We are unmoved by the argument that it is too late to do anything, that governments have succumbed, that GATT/WTO has been accepted and that the game has been lost. We believe this is a long drawn struggle. Our philosophy is that no decisions are irreversible, that laws can be amended and that policy makers can be compelled to change their opinion. We believe that people will not accept conditions that go against their well being and survival. We believe that wrong policies and bad decisions can and will be reversed if we work hard enough to build a movement empowering the people to decide what is good for them.
 

Structure
Gene Campaign is a research and advocacy group.

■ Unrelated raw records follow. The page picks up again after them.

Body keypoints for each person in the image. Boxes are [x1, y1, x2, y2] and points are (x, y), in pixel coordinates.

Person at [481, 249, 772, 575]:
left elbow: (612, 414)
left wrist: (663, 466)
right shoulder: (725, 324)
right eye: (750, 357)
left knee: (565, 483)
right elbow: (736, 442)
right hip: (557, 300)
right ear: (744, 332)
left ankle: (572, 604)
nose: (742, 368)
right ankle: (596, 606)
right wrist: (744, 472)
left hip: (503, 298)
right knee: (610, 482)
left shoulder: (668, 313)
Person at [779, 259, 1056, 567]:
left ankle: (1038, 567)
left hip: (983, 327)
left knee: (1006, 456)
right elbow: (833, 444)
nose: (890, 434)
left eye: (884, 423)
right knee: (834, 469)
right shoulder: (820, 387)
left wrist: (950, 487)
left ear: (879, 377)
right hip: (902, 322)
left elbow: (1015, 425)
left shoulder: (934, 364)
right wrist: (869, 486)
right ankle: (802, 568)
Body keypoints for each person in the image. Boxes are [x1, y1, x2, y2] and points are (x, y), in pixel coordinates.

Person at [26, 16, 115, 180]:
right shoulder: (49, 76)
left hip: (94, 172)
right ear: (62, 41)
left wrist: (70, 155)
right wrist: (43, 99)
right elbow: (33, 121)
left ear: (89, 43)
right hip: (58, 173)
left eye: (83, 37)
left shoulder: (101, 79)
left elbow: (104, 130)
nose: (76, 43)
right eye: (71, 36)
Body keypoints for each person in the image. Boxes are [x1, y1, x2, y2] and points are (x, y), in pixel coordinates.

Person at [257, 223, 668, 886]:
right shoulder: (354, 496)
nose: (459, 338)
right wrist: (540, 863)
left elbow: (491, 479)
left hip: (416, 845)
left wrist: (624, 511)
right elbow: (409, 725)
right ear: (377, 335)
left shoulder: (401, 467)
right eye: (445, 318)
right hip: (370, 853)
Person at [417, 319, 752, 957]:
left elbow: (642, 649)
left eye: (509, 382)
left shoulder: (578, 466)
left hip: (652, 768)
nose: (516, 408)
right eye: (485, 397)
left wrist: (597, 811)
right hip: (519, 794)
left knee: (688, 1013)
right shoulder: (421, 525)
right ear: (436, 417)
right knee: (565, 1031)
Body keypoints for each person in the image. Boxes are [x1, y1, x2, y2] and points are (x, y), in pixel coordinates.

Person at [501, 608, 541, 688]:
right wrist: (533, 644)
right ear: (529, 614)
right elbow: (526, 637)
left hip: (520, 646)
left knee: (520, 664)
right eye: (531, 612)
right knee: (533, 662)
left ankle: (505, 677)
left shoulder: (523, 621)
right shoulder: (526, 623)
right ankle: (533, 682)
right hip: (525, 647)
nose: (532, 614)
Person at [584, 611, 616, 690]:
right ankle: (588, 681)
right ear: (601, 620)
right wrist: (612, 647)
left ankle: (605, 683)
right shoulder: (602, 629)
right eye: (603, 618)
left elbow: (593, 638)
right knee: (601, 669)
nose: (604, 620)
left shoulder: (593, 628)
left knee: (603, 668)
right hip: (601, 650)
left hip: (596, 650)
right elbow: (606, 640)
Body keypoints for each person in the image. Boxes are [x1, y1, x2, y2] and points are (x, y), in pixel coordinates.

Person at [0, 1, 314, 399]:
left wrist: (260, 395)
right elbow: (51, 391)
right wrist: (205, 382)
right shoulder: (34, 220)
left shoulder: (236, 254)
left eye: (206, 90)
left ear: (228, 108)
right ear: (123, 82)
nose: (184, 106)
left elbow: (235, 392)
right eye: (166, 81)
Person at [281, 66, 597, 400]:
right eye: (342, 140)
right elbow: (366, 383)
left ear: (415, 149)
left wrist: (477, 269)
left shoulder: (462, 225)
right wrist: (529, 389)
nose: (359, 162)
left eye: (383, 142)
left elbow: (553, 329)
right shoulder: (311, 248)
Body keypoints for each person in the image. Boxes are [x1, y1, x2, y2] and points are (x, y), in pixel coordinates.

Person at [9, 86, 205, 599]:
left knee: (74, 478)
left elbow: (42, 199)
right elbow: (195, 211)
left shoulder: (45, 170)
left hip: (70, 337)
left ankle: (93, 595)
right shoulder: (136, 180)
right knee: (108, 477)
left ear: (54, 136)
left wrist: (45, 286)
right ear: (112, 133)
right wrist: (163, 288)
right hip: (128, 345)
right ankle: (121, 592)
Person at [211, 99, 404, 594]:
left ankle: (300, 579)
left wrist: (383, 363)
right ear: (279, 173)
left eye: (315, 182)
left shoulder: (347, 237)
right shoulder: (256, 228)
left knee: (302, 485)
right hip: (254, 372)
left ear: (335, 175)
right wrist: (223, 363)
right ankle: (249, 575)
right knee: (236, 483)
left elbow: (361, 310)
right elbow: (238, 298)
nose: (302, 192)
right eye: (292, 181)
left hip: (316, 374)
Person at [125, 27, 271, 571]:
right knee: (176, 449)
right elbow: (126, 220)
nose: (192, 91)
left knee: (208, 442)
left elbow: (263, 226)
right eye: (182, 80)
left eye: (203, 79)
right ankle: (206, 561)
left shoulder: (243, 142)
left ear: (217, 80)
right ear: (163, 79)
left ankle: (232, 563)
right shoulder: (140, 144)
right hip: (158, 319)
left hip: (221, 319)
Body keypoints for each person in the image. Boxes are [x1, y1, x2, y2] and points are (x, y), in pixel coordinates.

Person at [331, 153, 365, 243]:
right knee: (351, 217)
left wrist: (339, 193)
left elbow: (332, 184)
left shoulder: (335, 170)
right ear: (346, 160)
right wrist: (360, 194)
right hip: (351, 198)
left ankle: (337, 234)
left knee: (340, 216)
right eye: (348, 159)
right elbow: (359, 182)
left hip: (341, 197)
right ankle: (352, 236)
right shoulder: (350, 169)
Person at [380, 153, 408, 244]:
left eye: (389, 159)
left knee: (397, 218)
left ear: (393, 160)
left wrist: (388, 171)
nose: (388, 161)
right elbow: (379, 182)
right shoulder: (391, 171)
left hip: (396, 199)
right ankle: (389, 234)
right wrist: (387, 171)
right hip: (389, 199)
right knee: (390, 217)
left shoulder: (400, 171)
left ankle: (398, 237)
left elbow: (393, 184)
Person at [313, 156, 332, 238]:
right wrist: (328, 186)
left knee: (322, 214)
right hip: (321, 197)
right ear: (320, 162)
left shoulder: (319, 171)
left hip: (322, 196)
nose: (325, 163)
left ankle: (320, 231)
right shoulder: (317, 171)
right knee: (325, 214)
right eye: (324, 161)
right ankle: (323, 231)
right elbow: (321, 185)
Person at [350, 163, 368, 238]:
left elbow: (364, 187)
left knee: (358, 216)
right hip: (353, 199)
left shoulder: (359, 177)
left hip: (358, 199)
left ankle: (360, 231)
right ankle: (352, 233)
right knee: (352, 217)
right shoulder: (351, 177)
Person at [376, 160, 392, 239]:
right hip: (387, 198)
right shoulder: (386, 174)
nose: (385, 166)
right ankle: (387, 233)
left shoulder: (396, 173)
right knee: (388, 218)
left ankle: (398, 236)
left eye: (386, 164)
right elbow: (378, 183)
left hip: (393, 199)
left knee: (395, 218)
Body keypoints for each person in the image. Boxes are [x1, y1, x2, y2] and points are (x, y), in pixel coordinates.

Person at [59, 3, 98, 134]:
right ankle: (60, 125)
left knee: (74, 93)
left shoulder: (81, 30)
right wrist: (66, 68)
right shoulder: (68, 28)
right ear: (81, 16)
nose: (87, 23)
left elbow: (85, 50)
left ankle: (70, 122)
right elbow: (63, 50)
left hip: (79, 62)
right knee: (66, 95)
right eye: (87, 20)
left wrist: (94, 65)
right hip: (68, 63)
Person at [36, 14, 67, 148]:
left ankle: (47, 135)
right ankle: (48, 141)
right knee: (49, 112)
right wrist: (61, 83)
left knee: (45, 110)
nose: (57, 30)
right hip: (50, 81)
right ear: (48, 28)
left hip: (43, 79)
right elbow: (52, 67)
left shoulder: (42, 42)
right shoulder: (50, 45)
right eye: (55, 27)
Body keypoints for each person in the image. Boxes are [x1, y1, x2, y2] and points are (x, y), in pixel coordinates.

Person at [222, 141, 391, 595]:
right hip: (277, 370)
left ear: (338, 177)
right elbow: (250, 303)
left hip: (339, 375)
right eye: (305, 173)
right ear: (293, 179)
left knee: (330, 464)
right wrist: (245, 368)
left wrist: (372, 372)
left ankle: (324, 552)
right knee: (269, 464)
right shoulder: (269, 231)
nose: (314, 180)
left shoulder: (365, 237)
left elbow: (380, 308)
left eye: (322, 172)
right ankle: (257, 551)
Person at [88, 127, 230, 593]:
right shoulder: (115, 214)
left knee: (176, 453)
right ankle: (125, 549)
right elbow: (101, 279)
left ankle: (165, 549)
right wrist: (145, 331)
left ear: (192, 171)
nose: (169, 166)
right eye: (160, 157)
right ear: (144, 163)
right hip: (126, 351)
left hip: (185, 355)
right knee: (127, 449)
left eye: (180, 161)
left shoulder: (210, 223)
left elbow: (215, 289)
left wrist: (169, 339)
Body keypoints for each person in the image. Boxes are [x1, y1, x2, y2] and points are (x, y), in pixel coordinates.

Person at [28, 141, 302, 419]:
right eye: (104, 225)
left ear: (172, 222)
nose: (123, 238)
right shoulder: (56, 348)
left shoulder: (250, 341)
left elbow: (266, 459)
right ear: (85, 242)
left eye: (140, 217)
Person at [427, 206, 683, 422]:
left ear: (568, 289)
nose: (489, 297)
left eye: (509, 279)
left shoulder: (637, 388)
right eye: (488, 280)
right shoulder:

It has an Executive Board made up of experts from various fields who are available for consultations, critique and professional advice.

 

Responsibility for actual field and campaign work was shared by Dr Suman Sahai, Mr. Mohan Prakash and volunteers in Uttar Pradesh, Uttaranchal, Bihar, Jharkhand, Rajasthan, Madhya Pradesh, Chhatisgarh, Punjab, Haryana, Assam, Meghalaya, Maharashtra, Andhra Pradesh, Karnataka, and Kerala.

 

Gene Campaign has several hundred members all over the country. They work in alliance with local groups and decide their programs according to their schedule, within the framework of the Campaign's objectives. All workers are voluntary.

 

Strategy
We decided to start work without taking funding, in order to force ourselves to find strategies from below, with the people, by convincing them about the importance of the issues. We did not want to begin by "hiring" easy support just because it was possible to pay for it. We also wanted to test our commitment and sustaining capacity for what we knew to be a prolonged campaign.

 

The role of the Co-ordinator, Mohan Prakash, in picking our first contacts was significant and important. A well known political and student activist, he was a member of the student movement of the 70s, which overthrew the Emergency of Indira Gandhi and restored democracy in India.

 

Many initial contacts were people out of this movement who retained a commitment to working for the larger good. In diverse occupations now, they were an important part of the first network points we established in the country and from where we could form other links and spread our work into interior and far flung areas. The reason why Gene Campaign was able to launch a national campaign without any financial support was because it succeeded in obtaining the support of large numbers of people who carried a sense of responsibility for nation building and who gave their time to Gene Campaign.

 

We started by identifying groups or people in the areas we had targeted in the first round. We would approach these people/groups for a preliminary meeting to discuss the issues and to fix dates for a public meeting at a later date.

 

Gene Campaign allies with local individuals and groups in various States when it starts its work. We believe that the credibility of a message is strongest when it receives the support of local people of some standing. That is why we include local opinion makers like teachers, lawyers, doctors and members of the panchayat in our programs and discussions at public meetings.

 

One of the most influential groups of people in villages is schoolteacher. We make it a point to give them prominence in our programs. Whatever the villager hears, even if he reads it in a newspaper, often remains dubious until confirmed by the schoolteacher. When the local teacher confirms that treaties like GATT are being signed and patents sought for seeds via such agreements, the villager has no more doubts.

 

Our local partners also include schools and colleges, voluntary organisations, farmers' organisations, student bodies, village youth and others. Our aim is to link people and groups on this issue and create a network across the country that along with strengthening the work will also forge a public platform.

 

As a matter of principle, Gene Campaign always stayed in the village where it held meetings. This enabled us to be credible and bond with the locals, especially women and youth.